The FSA says intermediaries must follow the Needler judgment on windfall benefits and the calculation of compensation payments, except in cases where it can be proven the product was bought because windfall payments were the reason for choosing the product.
Guidance from the FSA which comes into force tomorrow largely backs last year's Needler case, which stated windfall benefits in scenarios such as demutualisation cannot be deducted from a client's compensation payments because the adviser was to blame for mistakes and the eventual complaint, not the special event.

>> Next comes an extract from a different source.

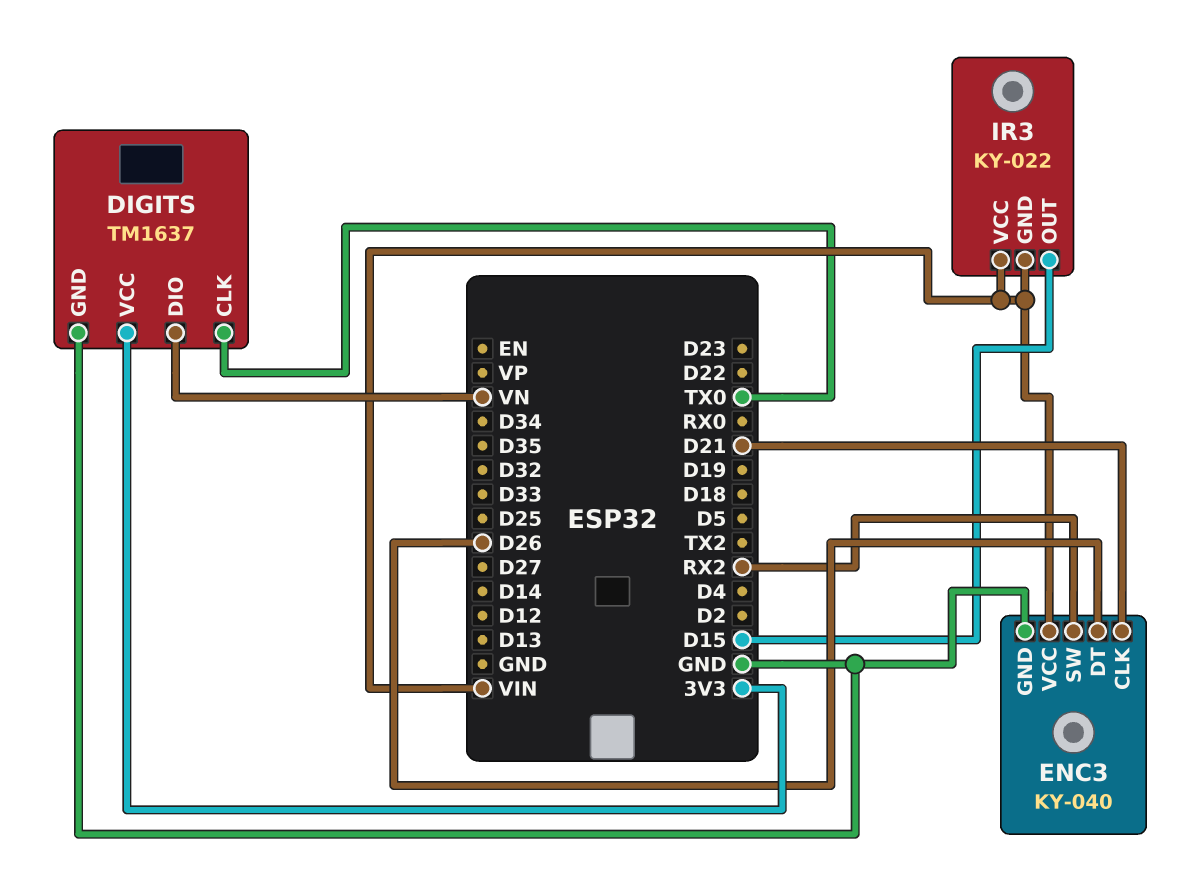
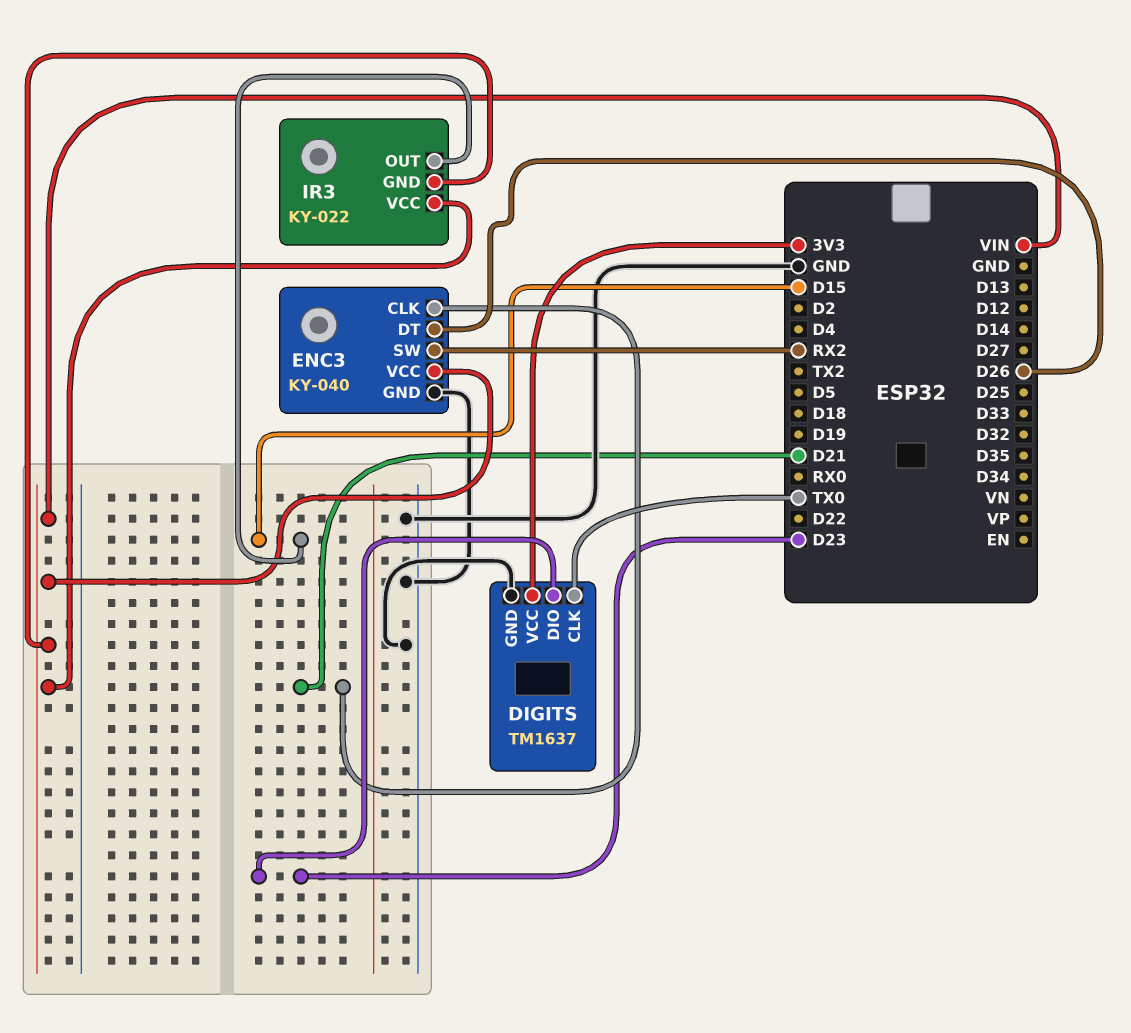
DIGITS pin DIO: VN -> D23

However, the FSA does give some concessions through its policy report if the intermediary can prove through its sales records that the recommendation was based on a special event offering a windfall.
"Very rarely, firms may be able to say that the special event was expected at the time the customer was advised to buy the product, and that the adviser expressly recommended that the product be bought for this purpose," says the FSA policy document.
"If this is the case, then the firm does not have to give credit for the benefit the customer got, so it will pay less compensation. To protect customers, the firm has to prove, using its records from the time of the sale, that it is justified in doing this."
The FSA points out it was not a party to the Needler case, rather it was brought under the PIA Ombudsman's bureau, however, the judgment has implications for many Pensions Review and FSAVC Review compensation cases which have yet to be settled, and also has implications on future compensation calculations such as mortgage endowment mis-selling.
Tracey Mullins, director of public relations at the AIFA, is pleased that windfall benefits can be taken into account in some cases when calculating compensation, particularly as it is more likely to affect mortgage endowment cases, rather than pensions mis-selling.
But the AIFA still believes it is wrong to make a distinction between those advisers who recommend products based on possible windfall benefits and those who do not.
Past guidance on this issue came from the PIA in Update 33 entitled 'Pensions Review and Demutualisation Shares'.
At that time, the PIA said firms should ignore the financial impact of demutualisation when calculating financial loss or redress, but was "silent" about benefits received as policy augmentation or top-up, says the FSA.